▸ Data extracted from a collection

Start of Block

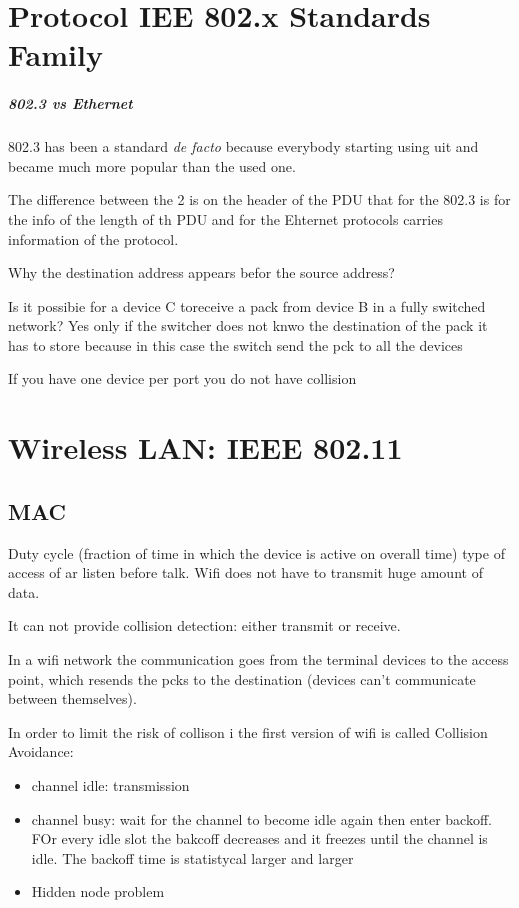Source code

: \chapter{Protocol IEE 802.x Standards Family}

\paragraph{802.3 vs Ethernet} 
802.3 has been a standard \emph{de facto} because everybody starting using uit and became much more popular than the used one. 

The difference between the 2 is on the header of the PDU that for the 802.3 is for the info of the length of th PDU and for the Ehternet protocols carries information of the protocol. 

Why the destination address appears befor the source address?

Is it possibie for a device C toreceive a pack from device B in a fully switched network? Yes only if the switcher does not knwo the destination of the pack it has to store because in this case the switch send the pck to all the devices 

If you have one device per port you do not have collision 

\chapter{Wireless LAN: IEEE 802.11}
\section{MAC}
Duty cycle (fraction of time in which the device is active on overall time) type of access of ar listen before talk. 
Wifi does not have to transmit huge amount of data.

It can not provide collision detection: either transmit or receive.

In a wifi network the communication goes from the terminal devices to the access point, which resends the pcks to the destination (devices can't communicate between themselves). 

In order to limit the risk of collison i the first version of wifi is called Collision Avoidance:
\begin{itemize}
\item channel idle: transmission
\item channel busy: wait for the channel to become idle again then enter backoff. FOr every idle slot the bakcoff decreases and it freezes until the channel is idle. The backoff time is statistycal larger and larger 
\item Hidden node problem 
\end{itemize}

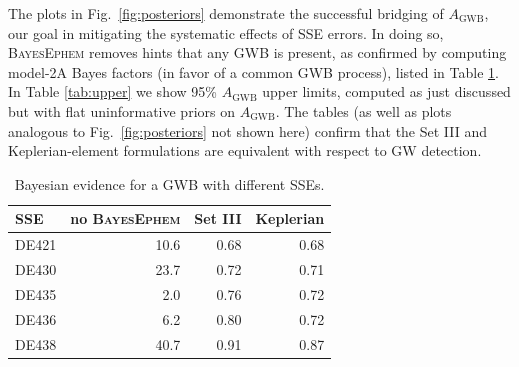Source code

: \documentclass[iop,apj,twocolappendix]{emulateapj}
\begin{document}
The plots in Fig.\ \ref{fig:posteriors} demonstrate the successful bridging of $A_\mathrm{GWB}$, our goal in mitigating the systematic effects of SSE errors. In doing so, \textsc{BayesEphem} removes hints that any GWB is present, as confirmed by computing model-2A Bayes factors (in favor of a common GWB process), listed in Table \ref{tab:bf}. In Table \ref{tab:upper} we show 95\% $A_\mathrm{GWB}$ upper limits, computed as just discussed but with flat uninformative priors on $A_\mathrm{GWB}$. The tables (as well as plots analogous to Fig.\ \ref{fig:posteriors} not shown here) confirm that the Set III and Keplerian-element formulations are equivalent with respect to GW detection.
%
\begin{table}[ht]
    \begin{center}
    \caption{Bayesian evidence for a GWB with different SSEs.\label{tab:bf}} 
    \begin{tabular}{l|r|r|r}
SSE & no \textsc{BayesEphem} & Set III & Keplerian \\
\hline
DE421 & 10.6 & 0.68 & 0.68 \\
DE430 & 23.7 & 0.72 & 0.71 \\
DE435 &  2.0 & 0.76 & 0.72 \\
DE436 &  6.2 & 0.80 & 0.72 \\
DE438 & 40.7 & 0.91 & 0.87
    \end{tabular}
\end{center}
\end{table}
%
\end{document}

End of Block
Start of Block

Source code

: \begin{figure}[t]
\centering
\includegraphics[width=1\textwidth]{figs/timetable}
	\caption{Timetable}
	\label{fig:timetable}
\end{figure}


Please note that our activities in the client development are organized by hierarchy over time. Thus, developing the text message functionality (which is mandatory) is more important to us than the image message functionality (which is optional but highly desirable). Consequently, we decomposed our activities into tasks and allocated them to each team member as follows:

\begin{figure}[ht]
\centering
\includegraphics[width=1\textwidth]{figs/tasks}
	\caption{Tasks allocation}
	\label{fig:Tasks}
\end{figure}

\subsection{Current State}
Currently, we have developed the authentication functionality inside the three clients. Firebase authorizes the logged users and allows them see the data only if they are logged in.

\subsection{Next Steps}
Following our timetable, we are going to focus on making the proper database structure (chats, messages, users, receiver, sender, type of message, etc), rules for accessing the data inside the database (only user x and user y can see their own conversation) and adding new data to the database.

End of Block

▸ To do
From the records above, extract exactly and only the lines that begin at the line with "802.3 has been" and stop after the line with "channel idle: transmission".

▸ Solution to this exercise
802.3 has been a standard \emph{de facto} because everybody starting using uit and became much more popular than the used one. 

The difference between the 2 is on the header of the PDU that for the 802.3 is for the info of the length of th PDU and for the Ehternet protocols carries information of the protocol. 

Why the destination address appears befor the source address?

Is it possibie for a device C toreceive a pack from device B in a fully switched network? Yes only if the switcher does not knwo the destination of the pack it has to store because in this case the switch send the pck to all the devices 

If you have one device per port you do not have collision 

\chapter{Wireless LAN: IEEE 802.11}
\section{MAC}
Duty cycle (fraction of time in which the device is active on overall time) type of access of ar listen before talk. 
Wifi does not have to transmit huge amount of data.

It can not provide collision detection: either transmit or receive.

In a wifi network the communication goes from the terminal devices to the access point, which resends the pcks to the destination (devices can't communicate between themselves). 

In order to limit the risk of collison i the first version of wifi is called Collision Avoidance:
\begin{itemize}
\item channel idle: transmission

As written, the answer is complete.